A quienes somos aficionados a leer, nos ocurre a menudo que lo hagamos en un lugar más o menos concurrido, ya se trate de una casa familiar o llena de conocidos, ya de un lugar público, como pueden serlo la mesa de un café, la playa durante el verano o, más probablemente, un vagón de tren. No siempre lee uno en soledad, ciertamente, por mucho que la actividad misma de leer sea una actividad solitaria y presuponga cierta voluntad de aislamiento.

Aun rodeado de gente –en una sala de espera, pongamos por caso–, se diría que el hecho mismo de leer, la determinación de abrir un libro, sugiere que no se halla uno disponible para la conversación. Mi experiencia, sin embargo, me dicta que no es así como lo entiende la mayoría. Me refiero a la mayoría integrada por los no lectores.

En cualquiera de esos lugares a los que he hecho mención, pasa a menudo que, por cualquier razón, alguien que se halla cerca te dirija la palabra. Tú estás tranquilamente leyendo y esa persona, sin temor ni apuro por interrumpirte, te dirige la palabra.

Por lo general se trata de una pregunta o de un comentario circunstancial, al que uno responde educadamente, según el humor puede que incluso cordialmente, aunque sin cerrar el libro ni dar a entender en modo alguno que te propones interrumpir la lectura. De manera que, hecho el correspondiente intercambio de comentarios y cortesías (en el caso frecuente de que se trate de un desconocido), uno retoma su libro y se sumerge de nuevo en él, tan campante.

La cosa, sin embargo, raramente termina allí. Lo más común es que el vecino o la vecina en cuestión, pasado un rato, vuelva a interpelarte.

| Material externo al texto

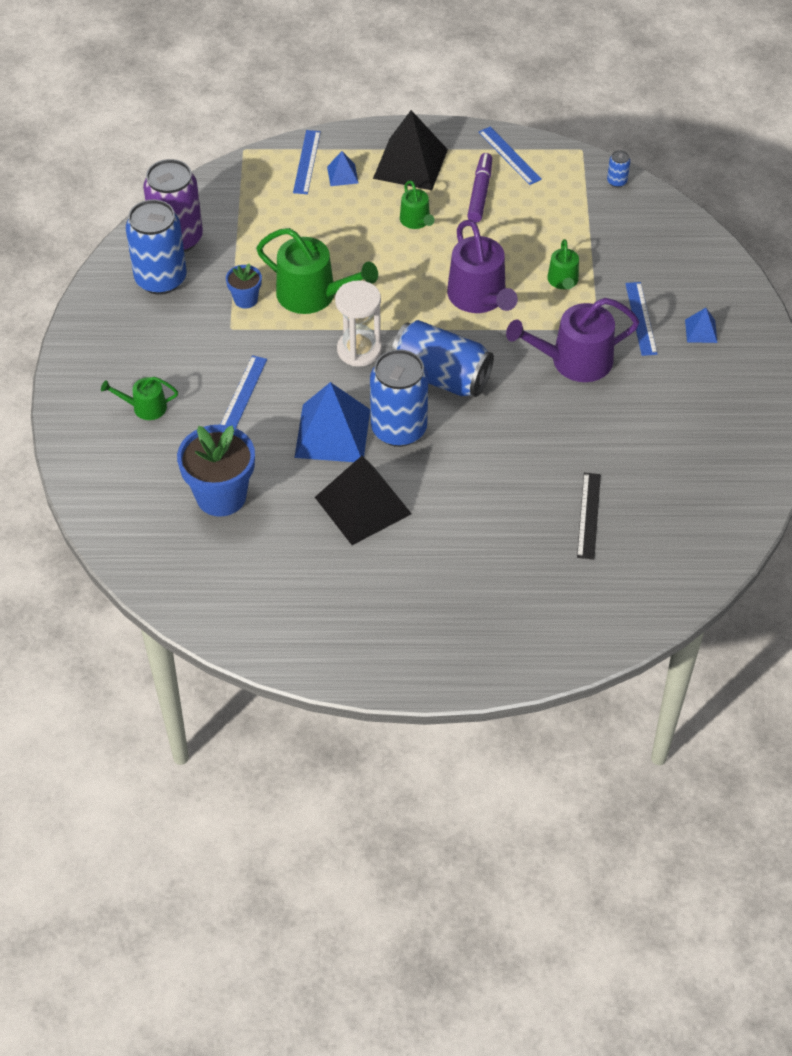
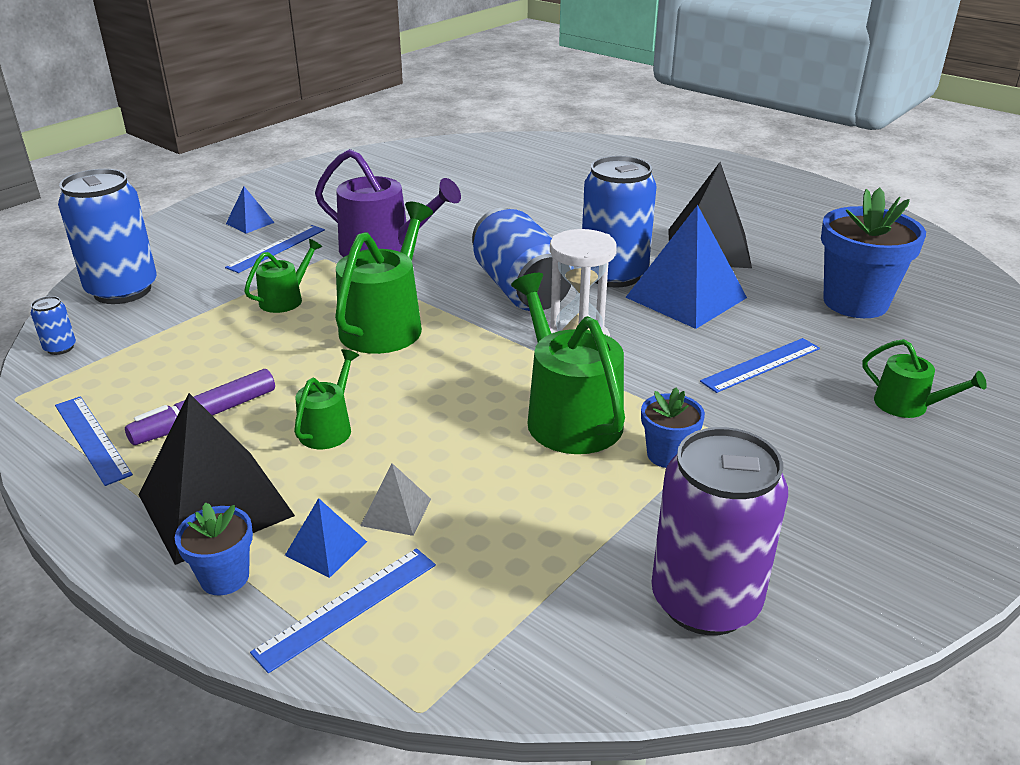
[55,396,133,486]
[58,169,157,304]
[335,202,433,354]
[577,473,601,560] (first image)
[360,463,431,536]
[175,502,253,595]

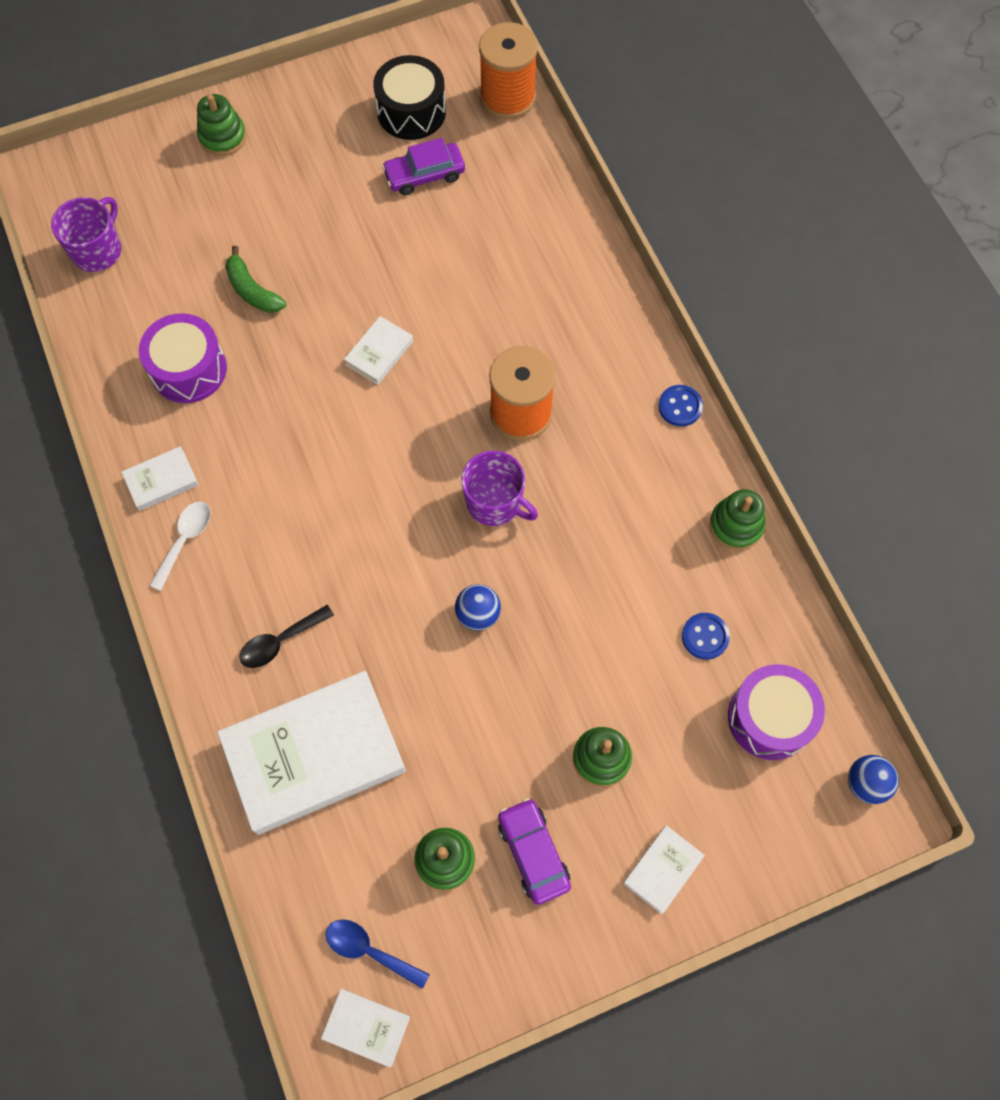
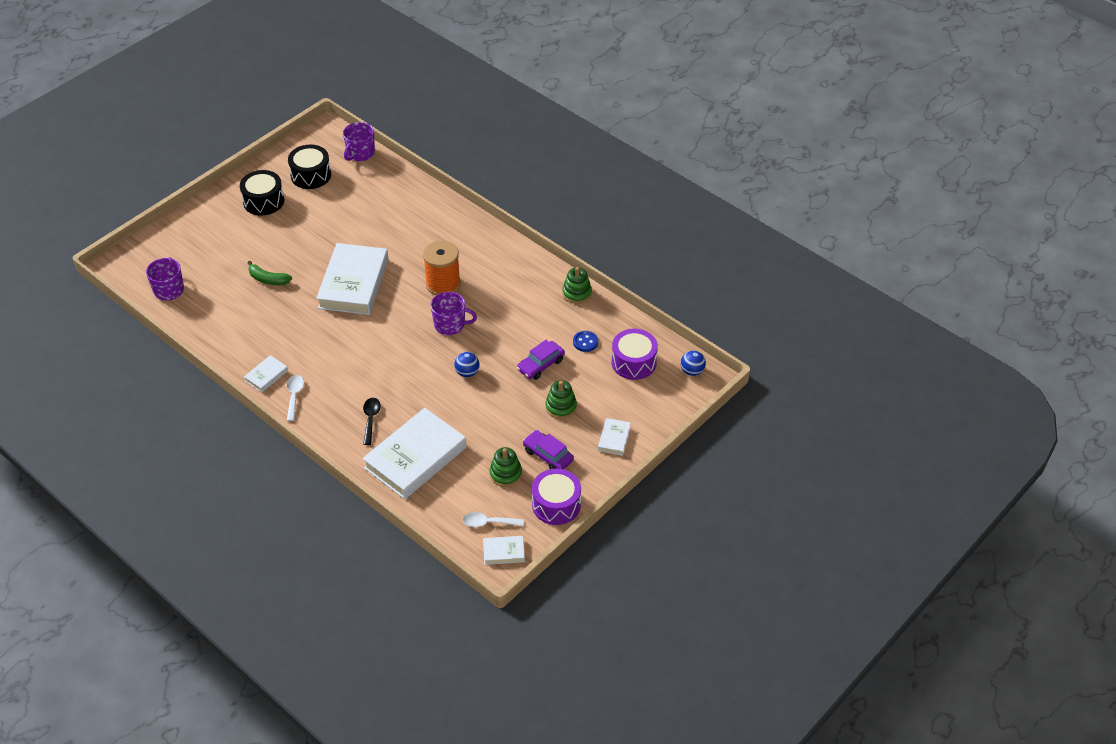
[343,122,375,161]
[197,94,246,156] (first image)
[517,340,565,380]
[532,468,581,525]
[316,243,388,315]
[659,385,703,427] (first image)
[363,398,381,445]
[462,512,524,527]
[240,170,284,216]

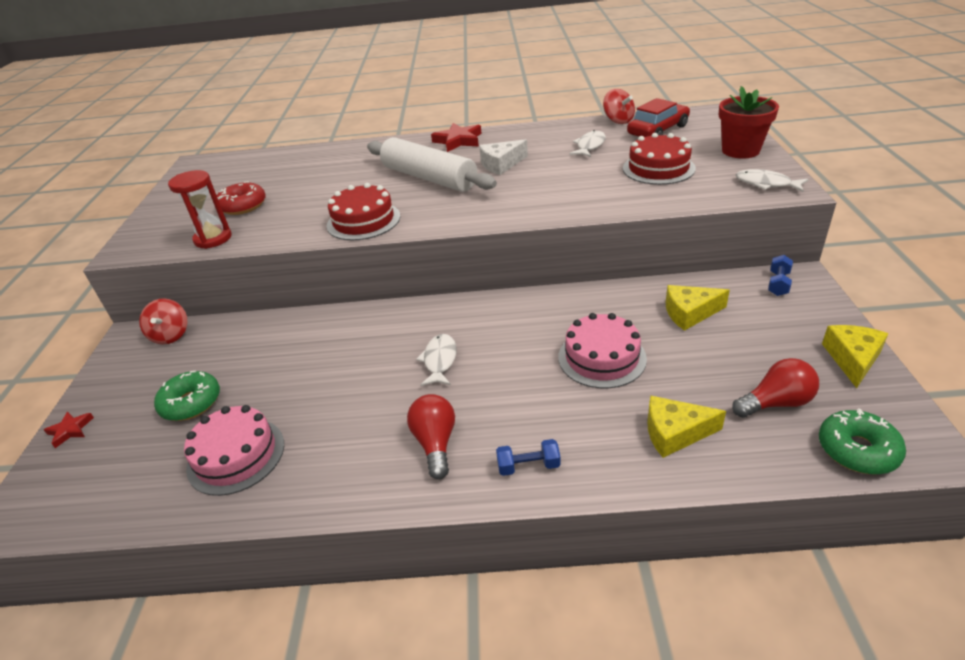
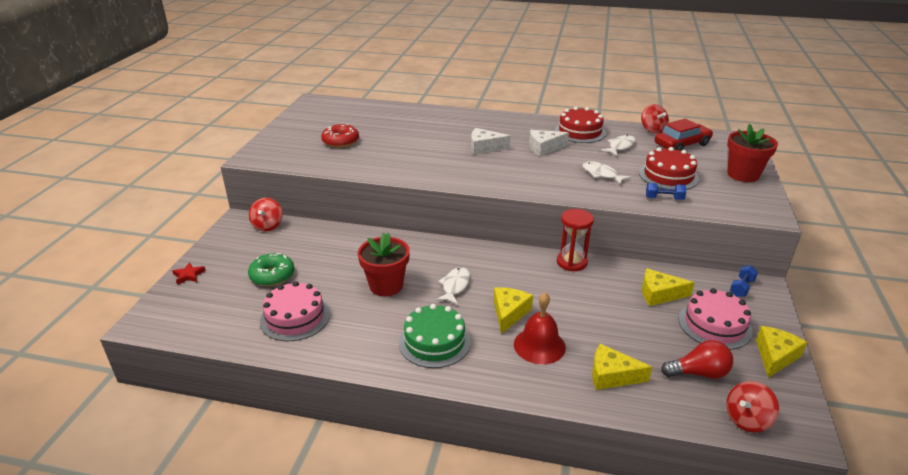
[431,123,482,152] (first image)
[471,128,511,154]
[582,161,632,185]
[557,209,594,271]
[555,107,606,143]
[679,288,752,350]
[399,304,471,368]
[726,381,779,433]
[646,183,686,200]
[358,233,410,296]
[494,287,533,334]
[514,292,566,364]

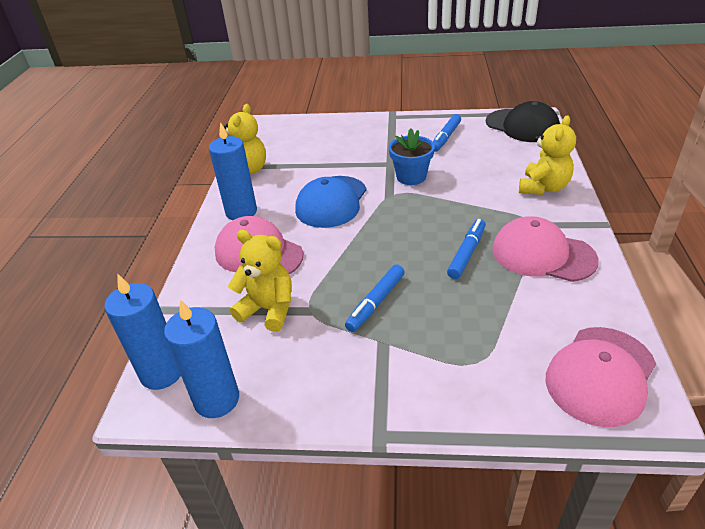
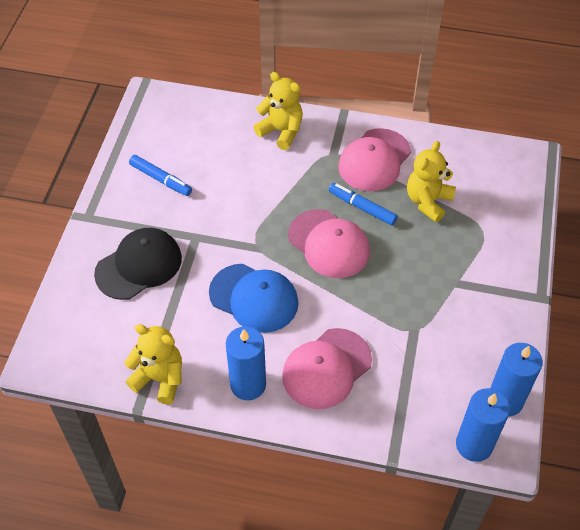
[94,228,182,300]
[389,128,435,185] (first image)
[407,141,456,222]
[345,264,405,332] (first image)
[288,209,370,278]

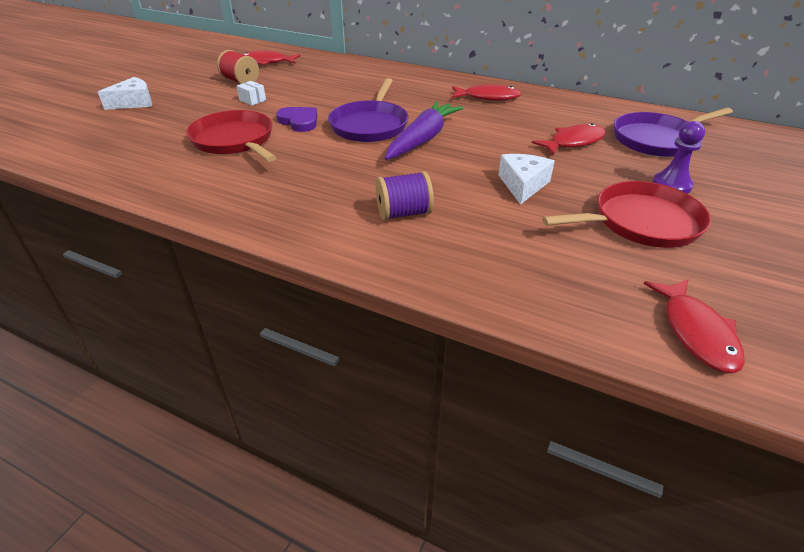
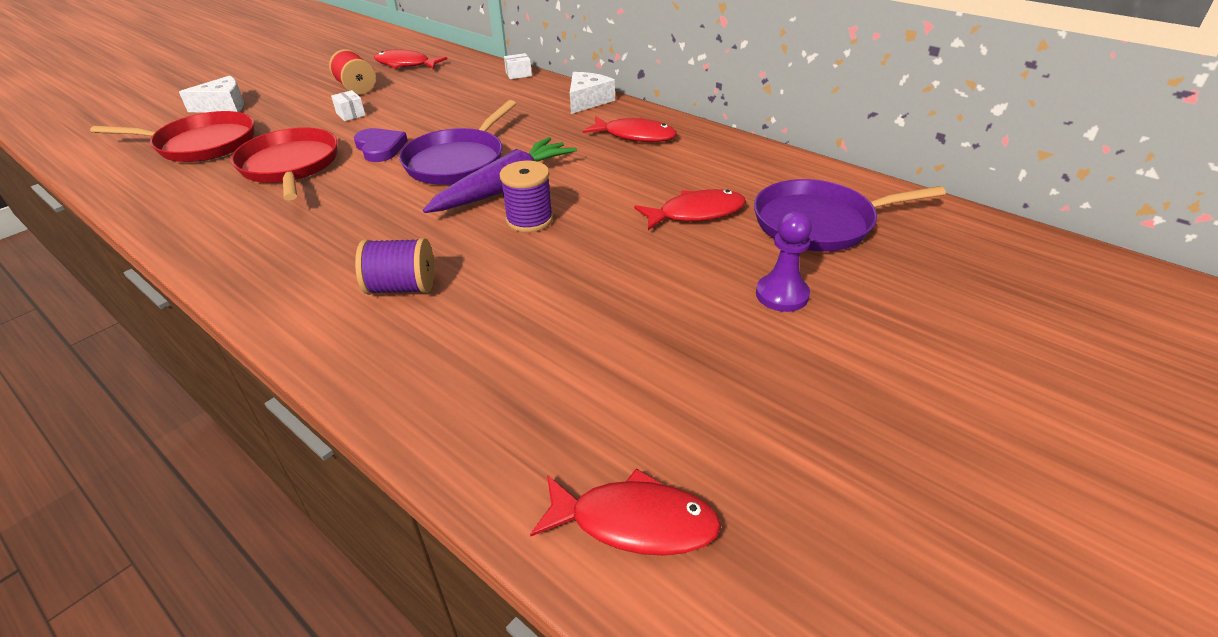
[570,72,615,114]
[90,111,254,162]
[530,468,721,556]
[504,53,532,79]
[500,161,553,232]

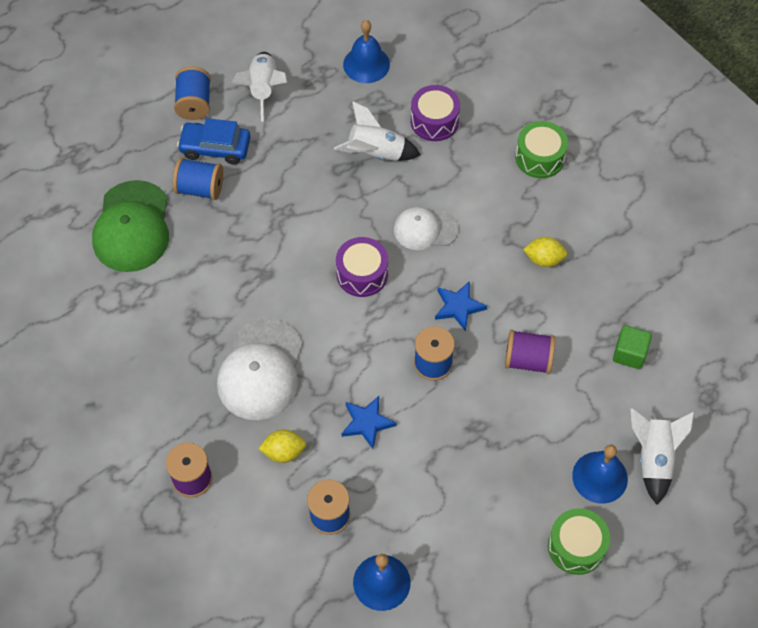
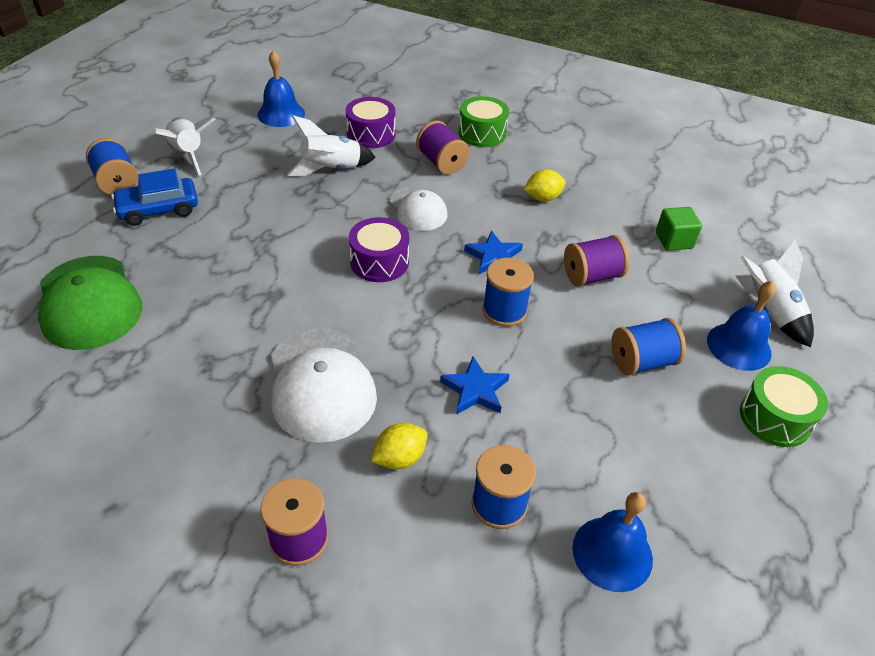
[611,318,686,375]
[389,187,448,231]
[416,121,469,174]

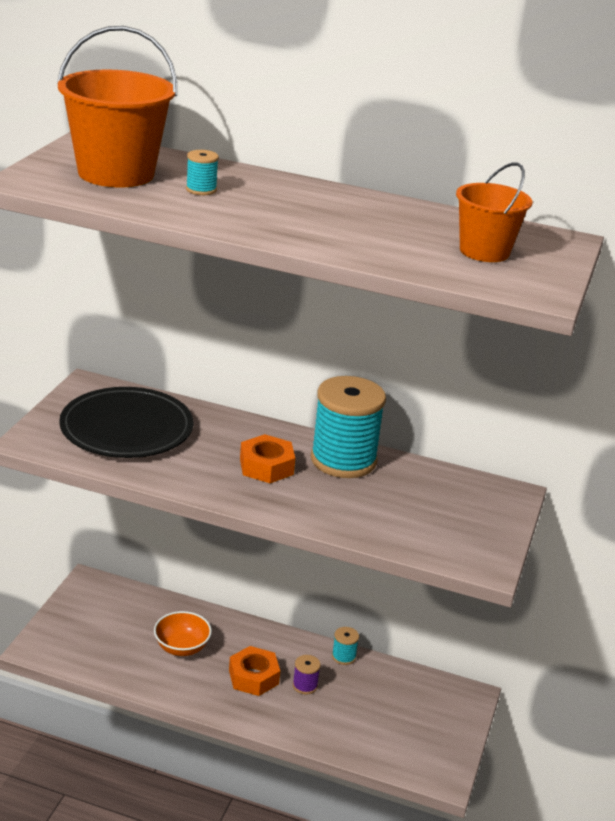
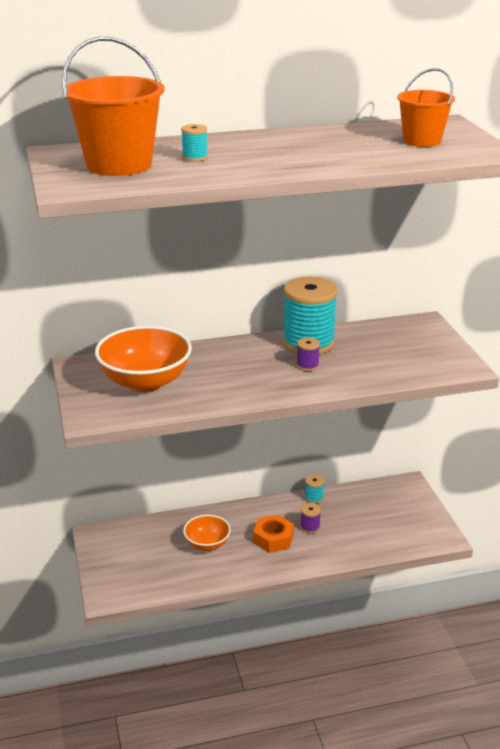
[95,326,192,392]
[240,434,295,483] (first image)
[297,337,320,371]

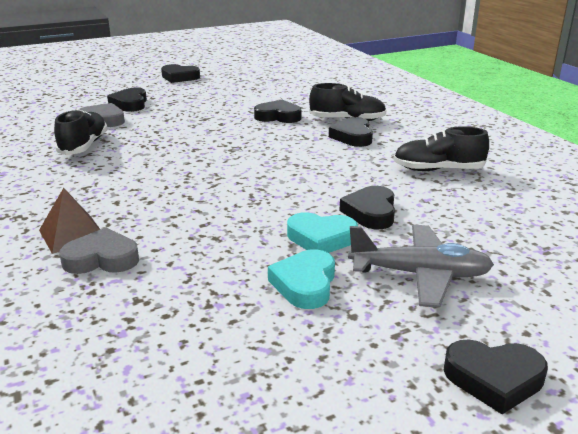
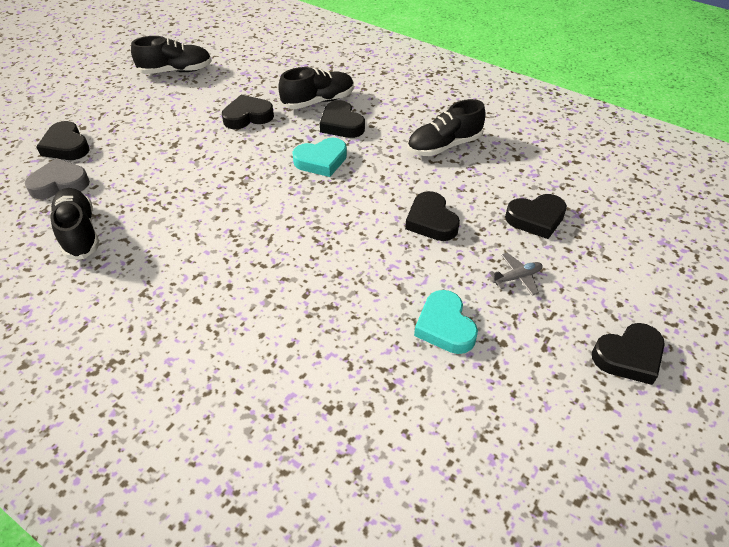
[505,194,567,239]
[39,188,100,254] (first image)
[292,138,347,177]
[489,253,542,296]
[59,228,139,274] (first image)
[131,36,212,74]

Descartemos de entrada –¡por favor!– todo marco hipotético de ligue o de seducción; pensemos en una situación que obvia, dados sus componentes, cualquier intención en
este sentido.

El caso es que el vecino o la vecina en cuestión vuelve a dirigirte la palabra, de nuevo con una pregunta o un comentario circunstancial, que tiene por efecto interrumpir tu lectura.

Otra vez respondes con cortesía e incluso amabilidad, enredándote eventualmente en una corta conversación de contenido irrelevante, simple cháchara en el mejor de los casos.

Eso sí: a la primera de cambio, uno, que en ningún momento ha cerrado el libro ni ha hecho ademán de dejarlo de lado, fija la mirada en él (sin deshacer la sonrisa, para no resultar antipático) y reemprende la lectura. Pero no lleva leídas dos páginas cuando se produce una nueva pregunta, un nuevo comentario.

¿Pero es que no se da cuenta de que estoy leyendo?, se pregunta uno, casi siempre resistiendo la tentación de gritárselo a quien parece pasarlo por alto.

Ha llegado el momento decisivo. O te resignas a abandonar la lectura y te entregas a la conversación, o, con más o menos simpatía o severidad, das a entender, ya de manera explícita, lo que parece obvio, es decir, que estás leyendo y que lo haces por propia elección, cualesquiera sean tus motivaciones.

En cuanto a esa pregunta (¿pero es que no se da cuenta de que estoy leyendo?), seamos razonables. Claro que nuestro vecino se da cuenta, pobre de él. Lo que pasa, simplemente, es que quienes no tienen afición por la lectura suelen pensar que leer viene a ser poco menos que la última opción, algo que uno hace cuando no le cabe hacer otra cosa, por ejemplo conversar.

Considérese la dimensión del malentendido: uno, por educación y cortesía, se abstiene de mandar al cuerno a quien, por educación y cortesía, se propone piadosamente sacarte de él.

¿Cómo evitar, siendo así, que la situación se repita?